As the director of the Office of Management and Budget, Mick Mulvaney has been tasked with negotiating a deal with congressional leaders to fund the government and end the shutdown that began on Friday midnight.
If Congress doesn't reach a deal, come Monday, thousands of federal employees will be placed on furlough.
Before the shutdown went into effect Friday, Mulvaney described his role in charge as "kind of cool."
"Obviously, I'm heavily involved in this, Sean, is that the Office of Management and Budget is charged with, you know, sort of implementing running a shutdown," Mulvaney said on conservative commentator Sean Hannity's radio show Friday before the shutdown went into effect.
He added, "In fact, I found out for the first time last night that the person who technically shuts the government down is me, which is kind of cool."
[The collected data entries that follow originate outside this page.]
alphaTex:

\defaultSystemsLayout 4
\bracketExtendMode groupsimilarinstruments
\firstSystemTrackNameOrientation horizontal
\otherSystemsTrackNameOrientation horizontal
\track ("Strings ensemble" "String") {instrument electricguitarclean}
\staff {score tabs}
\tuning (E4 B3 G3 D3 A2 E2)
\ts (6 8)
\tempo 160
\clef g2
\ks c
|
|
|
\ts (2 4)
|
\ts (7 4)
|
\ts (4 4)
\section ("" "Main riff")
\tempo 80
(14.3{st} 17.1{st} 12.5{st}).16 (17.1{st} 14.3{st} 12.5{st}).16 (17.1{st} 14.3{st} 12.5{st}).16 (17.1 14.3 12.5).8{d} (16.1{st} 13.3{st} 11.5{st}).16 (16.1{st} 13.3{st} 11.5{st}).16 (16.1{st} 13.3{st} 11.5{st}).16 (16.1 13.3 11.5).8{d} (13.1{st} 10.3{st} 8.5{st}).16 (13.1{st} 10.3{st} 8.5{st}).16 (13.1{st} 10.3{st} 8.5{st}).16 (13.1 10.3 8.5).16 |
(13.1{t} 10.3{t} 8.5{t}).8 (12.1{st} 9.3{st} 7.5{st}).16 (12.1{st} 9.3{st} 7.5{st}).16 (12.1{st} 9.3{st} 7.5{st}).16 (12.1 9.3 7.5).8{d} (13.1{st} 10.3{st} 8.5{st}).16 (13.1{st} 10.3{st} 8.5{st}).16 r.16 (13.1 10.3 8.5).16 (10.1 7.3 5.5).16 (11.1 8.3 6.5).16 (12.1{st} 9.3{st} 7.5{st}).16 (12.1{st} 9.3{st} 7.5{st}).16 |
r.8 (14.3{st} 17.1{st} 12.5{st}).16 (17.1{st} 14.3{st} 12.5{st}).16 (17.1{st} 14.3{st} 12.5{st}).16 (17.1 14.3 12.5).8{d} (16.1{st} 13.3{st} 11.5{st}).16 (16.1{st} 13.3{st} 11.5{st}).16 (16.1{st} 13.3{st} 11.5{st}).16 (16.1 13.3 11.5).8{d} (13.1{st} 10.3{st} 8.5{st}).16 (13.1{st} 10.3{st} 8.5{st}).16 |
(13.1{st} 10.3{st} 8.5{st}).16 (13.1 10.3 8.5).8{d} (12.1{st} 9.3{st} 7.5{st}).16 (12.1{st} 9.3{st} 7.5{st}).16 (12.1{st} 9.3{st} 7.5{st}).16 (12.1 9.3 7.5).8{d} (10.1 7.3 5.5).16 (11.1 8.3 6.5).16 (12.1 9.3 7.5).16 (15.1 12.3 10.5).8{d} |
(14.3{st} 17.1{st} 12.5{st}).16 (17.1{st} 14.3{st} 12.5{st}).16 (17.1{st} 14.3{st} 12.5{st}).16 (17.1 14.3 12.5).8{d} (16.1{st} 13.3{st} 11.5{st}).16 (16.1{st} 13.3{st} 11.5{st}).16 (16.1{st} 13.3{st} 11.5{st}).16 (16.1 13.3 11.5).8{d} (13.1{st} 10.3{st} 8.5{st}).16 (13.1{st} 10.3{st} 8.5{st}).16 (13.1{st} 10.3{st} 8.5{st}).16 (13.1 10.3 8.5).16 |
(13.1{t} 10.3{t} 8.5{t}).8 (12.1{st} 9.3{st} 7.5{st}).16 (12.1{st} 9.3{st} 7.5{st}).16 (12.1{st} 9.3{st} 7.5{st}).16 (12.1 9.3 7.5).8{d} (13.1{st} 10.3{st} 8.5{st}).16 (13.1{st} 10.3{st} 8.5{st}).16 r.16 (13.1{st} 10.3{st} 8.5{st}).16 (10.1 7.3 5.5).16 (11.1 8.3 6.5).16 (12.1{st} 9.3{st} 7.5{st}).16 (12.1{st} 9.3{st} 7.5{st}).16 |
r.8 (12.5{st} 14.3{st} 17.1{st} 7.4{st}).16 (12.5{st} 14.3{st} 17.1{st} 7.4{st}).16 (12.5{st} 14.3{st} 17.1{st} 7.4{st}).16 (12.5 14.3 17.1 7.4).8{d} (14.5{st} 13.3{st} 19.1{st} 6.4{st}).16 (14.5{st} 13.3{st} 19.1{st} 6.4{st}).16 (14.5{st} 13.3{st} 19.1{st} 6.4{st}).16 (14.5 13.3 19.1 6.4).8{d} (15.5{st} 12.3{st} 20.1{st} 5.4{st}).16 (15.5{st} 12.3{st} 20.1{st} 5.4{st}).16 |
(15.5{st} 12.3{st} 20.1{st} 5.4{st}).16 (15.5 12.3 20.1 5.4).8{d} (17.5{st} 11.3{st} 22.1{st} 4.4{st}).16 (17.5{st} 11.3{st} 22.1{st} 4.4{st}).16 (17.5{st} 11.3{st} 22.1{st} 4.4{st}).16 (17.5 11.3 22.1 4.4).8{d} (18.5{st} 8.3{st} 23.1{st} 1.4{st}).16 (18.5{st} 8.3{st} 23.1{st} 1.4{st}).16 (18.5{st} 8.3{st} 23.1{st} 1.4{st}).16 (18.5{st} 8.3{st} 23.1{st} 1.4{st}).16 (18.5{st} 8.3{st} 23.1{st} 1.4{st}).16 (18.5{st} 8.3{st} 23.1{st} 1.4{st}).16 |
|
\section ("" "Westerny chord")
Media Matters was the first to point out Mulvaney's remarks.
Mulvaney then listed all the federal departments and services that will continue to operate and employees who would report for duty if the government shuts down.
"To think that this government is going to shut down in the same way that it did in the Obama administration is just wrong," Mulvaney said, referring to the 2013 government shutdown.
Hannity also argued that the shutdown would be "phony" and that all the "important aspects" of the government will continue and federal employees who are furloughed will be reimbursed.
"This is not a shutdown. This is not a thing," Hannity said.
During the 2013 government shutdown under President Barack Obama, Mulvaney was serving as a Republican congressman representing South Carolina. He considered himself part of the "Shutdown Caucus" -- the hardline conservatives who objected to the funding of the Affordable Care Act included in the government spending bill.
The 2013 shutdown lasted 16 days and cost the economy an estimated $20 billion, according to an estimate from Moody's Analytics.